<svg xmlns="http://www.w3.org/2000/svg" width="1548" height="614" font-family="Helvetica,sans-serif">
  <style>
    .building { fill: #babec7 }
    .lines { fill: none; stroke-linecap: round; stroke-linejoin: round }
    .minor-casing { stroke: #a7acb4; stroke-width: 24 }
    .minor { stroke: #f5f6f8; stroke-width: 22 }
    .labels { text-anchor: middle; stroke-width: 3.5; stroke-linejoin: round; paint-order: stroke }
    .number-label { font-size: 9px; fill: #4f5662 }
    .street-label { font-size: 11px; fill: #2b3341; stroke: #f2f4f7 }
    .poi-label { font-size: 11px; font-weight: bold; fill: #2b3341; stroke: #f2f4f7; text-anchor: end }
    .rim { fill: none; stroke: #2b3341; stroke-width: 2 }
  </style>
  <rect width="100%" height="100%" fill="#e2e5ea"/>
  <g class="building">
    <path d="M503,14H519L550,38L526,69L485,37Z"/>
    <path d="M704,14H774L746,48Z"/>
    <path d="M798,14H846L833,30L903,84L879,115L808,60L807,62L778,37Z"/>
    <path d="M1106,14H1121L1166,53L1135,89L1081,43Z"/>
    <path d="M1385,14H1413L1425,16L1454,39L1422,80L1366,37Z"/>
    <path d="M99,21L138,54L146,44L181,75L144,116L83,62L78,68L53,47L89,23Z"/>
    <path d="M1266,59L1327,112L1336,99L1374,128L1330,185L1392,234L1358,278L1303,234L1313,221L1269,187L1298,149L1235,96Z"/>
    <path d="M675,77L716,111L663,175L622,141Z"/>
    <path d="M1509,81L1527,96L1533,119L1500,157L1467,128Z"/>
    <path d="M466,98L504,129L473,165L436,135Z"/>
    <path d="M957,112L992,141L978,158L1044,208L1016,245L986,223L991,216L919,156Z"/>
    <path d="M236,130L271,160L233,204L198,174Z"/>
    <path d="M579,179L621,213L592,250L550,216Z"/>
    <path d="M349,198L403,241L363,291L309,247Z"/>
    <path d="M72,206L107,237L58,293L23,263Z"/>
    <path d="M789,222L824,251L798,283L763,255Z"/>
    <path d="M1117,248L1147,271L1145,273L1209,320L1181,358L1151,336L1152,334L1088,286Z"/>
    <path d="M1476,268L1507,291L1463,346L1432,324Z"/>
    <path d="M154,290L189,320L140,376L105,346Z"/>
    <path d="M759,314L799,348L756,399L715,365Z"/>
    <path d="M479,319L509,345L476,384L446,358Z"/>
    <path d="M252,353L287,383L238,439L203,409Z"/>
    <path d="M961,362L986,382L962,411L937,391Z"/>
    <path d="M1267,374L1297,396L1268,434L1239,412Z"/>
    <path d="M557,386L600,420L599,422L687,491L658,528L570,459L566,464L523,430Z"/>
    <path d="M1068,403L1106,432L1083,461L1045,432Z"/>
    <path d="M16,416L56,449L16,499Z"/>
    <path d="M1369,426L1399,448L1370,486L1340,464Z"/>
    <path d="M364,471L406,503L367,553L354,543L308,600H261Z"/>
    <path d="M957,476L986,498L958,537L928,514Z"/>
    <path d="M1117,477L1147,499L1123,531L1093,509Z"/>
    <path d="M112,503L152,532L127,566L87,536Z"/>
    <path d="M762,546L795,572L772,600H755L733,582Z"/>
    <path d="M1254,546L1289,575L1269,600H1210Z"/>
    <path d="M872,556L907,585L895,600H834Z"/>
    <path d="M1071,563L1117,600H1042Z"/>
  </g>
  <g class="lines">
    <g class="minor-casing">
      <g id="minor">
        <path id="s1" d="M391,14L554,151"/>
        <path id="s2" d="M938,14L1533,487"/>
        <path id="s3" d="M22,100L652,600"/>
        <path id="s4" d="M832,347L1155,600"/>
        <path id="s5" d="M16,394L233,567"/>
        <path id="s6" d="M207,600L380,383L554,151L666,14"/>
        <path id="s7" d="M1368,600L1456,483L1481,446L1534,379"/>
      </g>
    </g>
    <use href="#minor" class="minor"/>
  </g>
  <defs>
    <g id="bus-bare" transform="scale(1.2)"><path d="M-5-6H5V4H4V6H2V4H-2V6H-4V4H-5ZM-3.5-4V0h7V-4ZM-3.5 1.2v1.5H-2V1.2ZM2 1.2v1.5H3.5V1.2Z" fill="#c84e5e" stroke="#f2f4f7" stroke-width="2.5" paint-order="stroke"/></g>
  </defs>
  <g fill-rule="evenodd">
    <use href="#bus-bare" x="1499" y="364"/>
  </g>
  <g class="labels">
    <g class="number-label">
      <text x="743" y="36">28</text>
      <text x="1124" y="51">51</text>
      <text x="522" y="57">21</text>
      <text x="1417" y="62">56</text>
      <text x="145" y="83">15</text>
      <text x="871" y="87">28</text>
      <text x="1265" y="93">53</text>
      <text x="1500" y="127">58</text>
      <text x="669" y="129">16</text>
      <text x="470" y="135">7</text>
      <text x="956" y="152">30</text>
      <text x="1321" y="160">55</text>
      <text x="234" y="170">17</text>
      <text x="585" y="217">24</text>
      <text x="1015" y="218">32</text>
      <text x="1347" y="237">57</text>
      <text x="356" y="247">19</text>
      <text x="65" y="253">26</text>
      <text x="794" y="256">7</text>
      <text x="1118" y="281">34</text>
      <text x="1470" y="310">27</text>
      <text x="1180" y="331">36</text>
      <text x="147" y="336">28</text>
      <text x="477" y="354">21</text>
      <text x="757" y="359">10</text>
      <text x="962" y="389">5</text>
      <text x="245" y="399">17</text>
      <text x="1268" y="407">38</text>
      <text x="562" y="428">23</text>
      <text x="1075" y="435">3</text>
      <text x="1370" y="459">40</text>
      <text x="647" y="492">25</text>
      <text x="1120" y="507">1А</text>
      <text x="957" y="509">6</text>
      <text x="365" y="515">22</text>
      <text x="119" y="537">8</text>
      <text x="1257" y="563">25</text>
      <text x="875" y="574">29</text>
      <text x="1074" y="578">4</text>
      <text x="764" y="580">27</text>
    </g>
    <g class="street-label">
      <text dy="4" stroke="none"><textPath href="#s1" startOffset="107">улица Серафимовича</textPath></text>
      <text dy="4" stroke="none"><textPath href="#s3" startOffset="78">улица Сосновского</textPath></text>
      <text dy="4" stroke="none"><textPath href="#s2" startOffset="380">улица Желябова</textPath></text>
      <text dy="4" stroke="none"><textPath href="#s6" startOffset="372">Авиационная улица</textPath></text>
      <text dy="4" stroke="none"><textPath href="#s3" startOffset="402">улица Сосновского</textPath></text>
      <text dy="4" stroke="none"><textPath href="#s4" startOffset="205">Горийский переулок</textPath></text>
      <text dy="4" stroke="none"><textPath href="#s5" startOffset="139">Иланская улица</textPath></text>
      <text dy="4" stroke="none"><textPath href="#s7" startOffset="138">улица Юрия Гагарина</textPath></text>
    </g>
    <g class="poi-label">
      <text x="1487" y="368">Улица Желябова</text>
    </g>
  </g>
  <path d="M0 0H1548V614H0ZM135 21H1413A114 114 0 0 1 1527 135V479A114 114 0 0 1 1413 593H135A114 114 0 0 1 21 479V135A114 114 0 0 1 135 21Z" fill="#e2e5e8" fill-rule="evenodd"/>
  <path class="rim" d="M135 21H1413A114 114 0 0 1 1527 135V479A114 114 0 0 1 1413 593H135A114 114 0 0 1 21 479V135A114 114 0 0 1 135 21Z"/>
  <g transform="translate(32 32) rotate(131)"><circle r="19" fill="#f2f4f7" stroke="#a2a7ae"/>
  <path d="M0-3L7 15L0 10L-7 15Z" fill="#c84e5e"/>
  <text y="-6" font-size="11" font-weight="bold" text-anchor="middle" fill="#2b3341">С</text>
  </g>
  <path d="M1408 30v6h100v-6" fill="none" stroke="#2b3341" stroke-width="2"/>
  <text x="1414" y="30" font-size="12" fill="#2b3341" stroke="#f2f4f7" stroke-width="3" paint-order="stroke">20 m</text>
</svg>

## WHAT THE EXERCISE ASKS
Would you copy every line of the entries in which "lines" appears?

## RESPONSE BELOW
    .lines { fill: none; stroke-linecap: round; stroke-linejoin: round }
  <g class="lines">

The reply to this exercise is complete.